ASSIGNMENT
Scan the entries below for "streaming" and copy each line that holds it.

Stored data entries

________________________

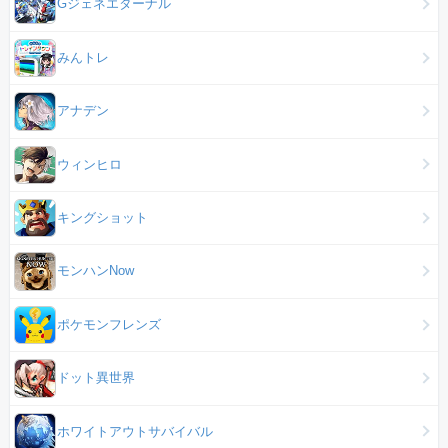
Gジェネエターナル
みんトレ
アナデン
ウィンヒロ
キングショット
モンハンNow
ポケモンフレンズ
ドット異世界
ホワイトアウトサバイバル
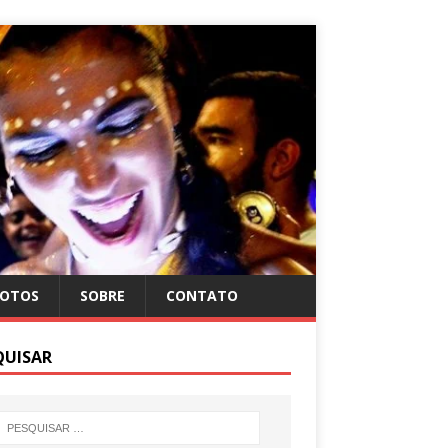
FOTOS
SOBRE
CONTATO
QUISAR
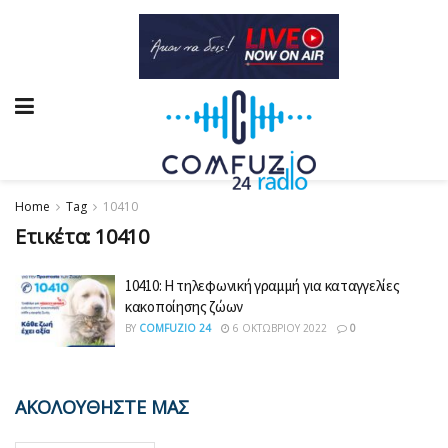
Home
Tag
10410
Ετικέτα:
10410
10410: Η τηλεφωνική γραμμή για καταγγελίες
κακοποίησης ζώων
BY
COMFUZIO 24
6 ΟΚΤΩΒΡΊΟΥ 2022
0
ΑΚΟΛΟΥΘΗΣΤΕ ΜΑΣ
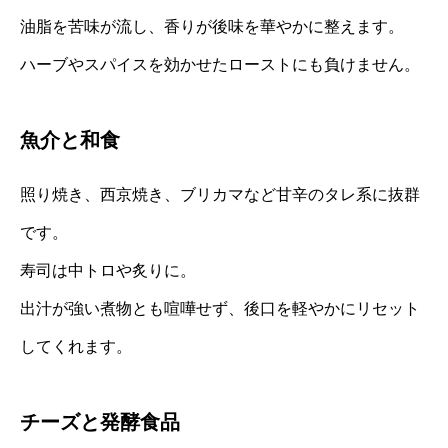
油脂を苦味が流し、香りが後味を華やかに整えます。
ハーブやスパイスを効かせたローストにも負けません。
魚介と和食
照り焼き、西京焼き、ブリカマなど甘辛のタレ系に抜群
です。
寿司は中トロや炙りに。
出汁が強い煮物とも喧嘩せず、後口を軽やかにリセット
してくれます。
チーズと発酵食品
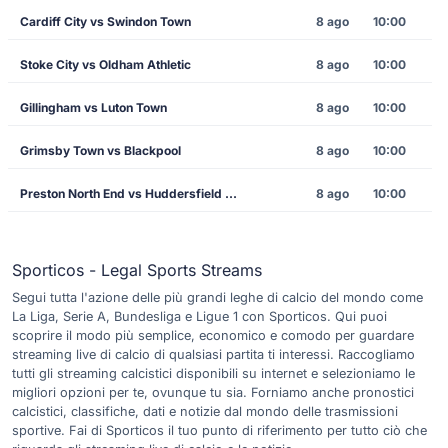
Cardiff City vs Swindon Town
8 ago
10:00
Stoke City vs Oldham Athletic
8 ago
10:00
Gillingham vs Luton Town
8 ago
10:00
Grimsby Town vs Blackpool
8 ago
10:00
Preston North End vs Huddersfield Town
8 ago
10:00
Sporticos - Legal Sports Streams
Segui tutta l'azione delle più grandi leghe di calcio del mondo come
La Liga, Serie A, Bundesliga e Ligue 1 con Sporticos. Qui puoi
scoprire il modo più semplice, economico e comodo per guardare
streaming live di calcio di qualsiasi partita ti interessi. Raccogliamo
tutti gli streaming calcistici disponibili su internet e selezioniamo le
migliori opzioni per te, ovunque tu sia. Forniamo anche pronostici
calcistici, classifiche, dati e notizie dal mondo delle trasmissioni
sportive. Fai di Sporticos il tuo punto di riferimento per tutto ciò che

________________________

RESPONSE BELOW
streaming live di calcio di qualsiasi partita ti interessi. Raccogliamo
tutti gli streaming calcistici disponibili su internet e selezioniamo le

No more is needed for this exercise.